Katakanlah kepada orang laki-laki yang beriman: “Hendaklah mereka menahan pandanganya, dan memelihara kemaluannya; yang demikian itu adalah lebih Suci bagi mereka, Sesungguhnya Allah Maha mengetahui apa yang mereka perbuat. (QS. An-Nur:30)

2. Bahwa menahan pandangan dapat mencegah pelakunya dari sampainya pengaruh anak panah yang beracun barangkali didalamnya terdapat pengaruh racun yang dapat merusak hatinya.
3. Bahwa menahan pandangan akan mewariskan ketenangan dan kemesraan bersama Allah di dalam hati, dan perasaan ingin selalu bersama Allah Ta’ala.

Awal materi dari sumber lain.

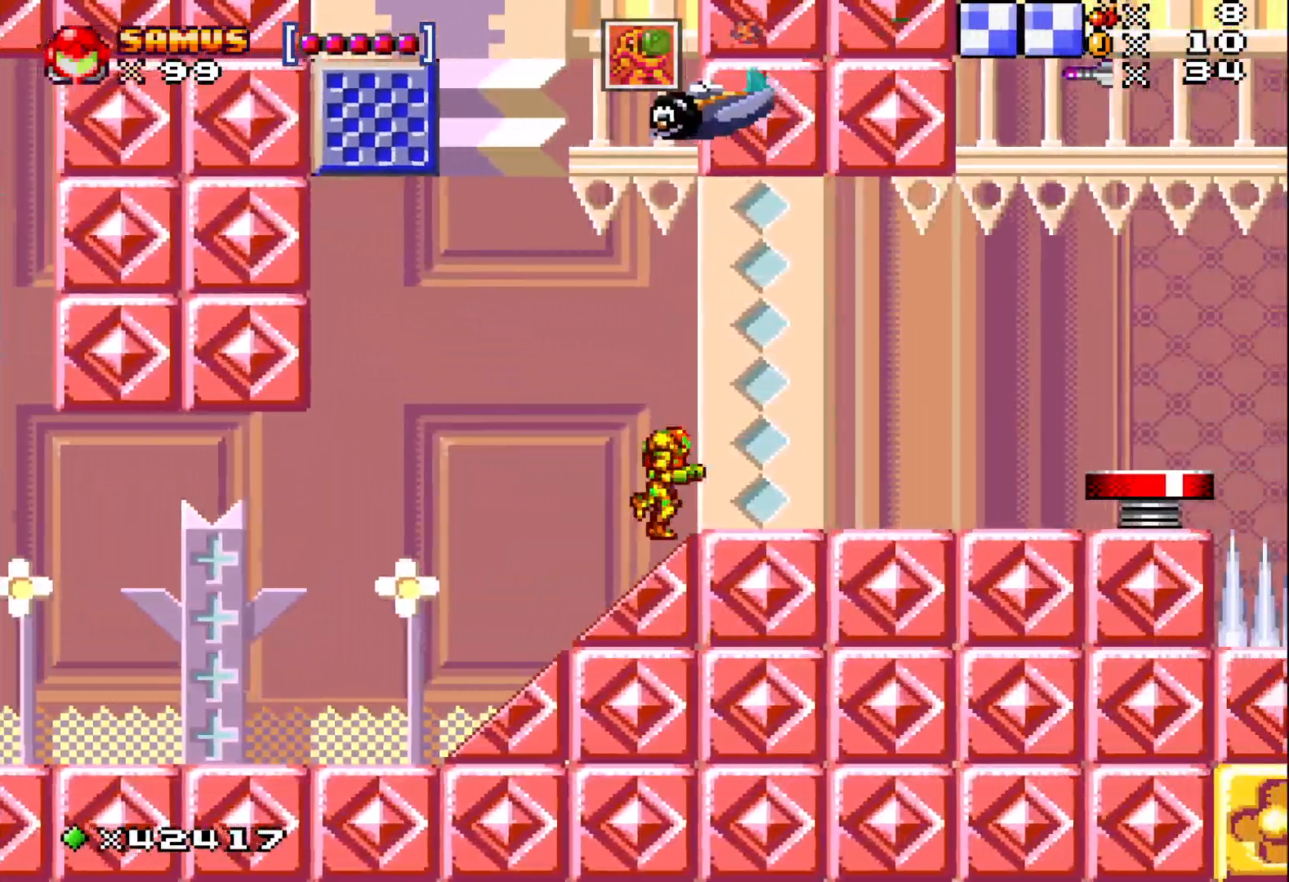
{"buttons": ["X", "DPAD_UP"], "events": [[117, "DPAD_RIGHT", "up"], [183, "DPAD_UP", "down"], [317, "X", "up"], [400, "X", "down"]]}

Karena sesungguhnya melepas pandangan akan memecah dan membagi hati serta menjauhkannya dari Allah Ta’ala.
4. Bahwa menahan pandangan akan menguatkan hati dan membuatnya senang, sebagaimana melepas pandangan akan melemahkan hati dan membuatnya sedih.
5. Bahwa menahan pandangan akan membuat hati bercahaya. Untuk inilah Allah menyebut ayat an-Nur (cahaya) setelah perintah menahan pandangan. Dia yang Maha Tinggi berkata: “Katakanlah kepada orang-orang beriman agar mereka menahan pandangan mereka”, kemudian setelah itu Allah Ta’ala berfirman: “Allah (Pemberi) cahaya langit dan bumi.”
6. Bahwa menahan pandangan akan mewariskan firasat yang benar, yang dengan firasat tersebut pelakunya (pemilik hati) dapat membedakan antara yang haq dan yang bathil. Allah Ta’ala akan memberikan balasan terhadap amalnya, karena menahan pandangan termasuk amal. Apabila seorang hamba menahan pandangannya dari apa saja yang dilarang Allah Ta’ala, pasti Dia akan memberi ganti padanya dengan melepas cahaya bashiroh-nya (memberi cahaya hati) dan membuka baginya pintu ilmu, ma’rifah dan firasat yang benar.
7. Bahwa menahan pandangan akan mewariskan keteguhan, keberanian dan kekuatan di dalam hati.
8. Bahwa menahan pandangan akan menutup jalan bagi masuk syetan ke dalam hati, karena sesungguhnya syetan masuk melalui pandangan dan menembus hati lebih cepat daripada aliran udara dalam menempati ruang hampa.
9. Bahwa menahan pandangan akan memberi kesempatan kepada hati untuk mecurahkan segenap pikiran dan tenaganya dalam kemashlahatannya.
10. Sesungguhnya antara mata dan hati terdapat celah dan jalan masuk yang mengharuskan pemisahan satu dengan yang lain, ia akan baik dengan baiknya dan akan rusak karena rusaknya. Apabila hati rusak maka rusaklah pandangan, dan apabila pandangan rusak maka rusaklah hati. Begitu pula kebalikannya di bidang kebaikan.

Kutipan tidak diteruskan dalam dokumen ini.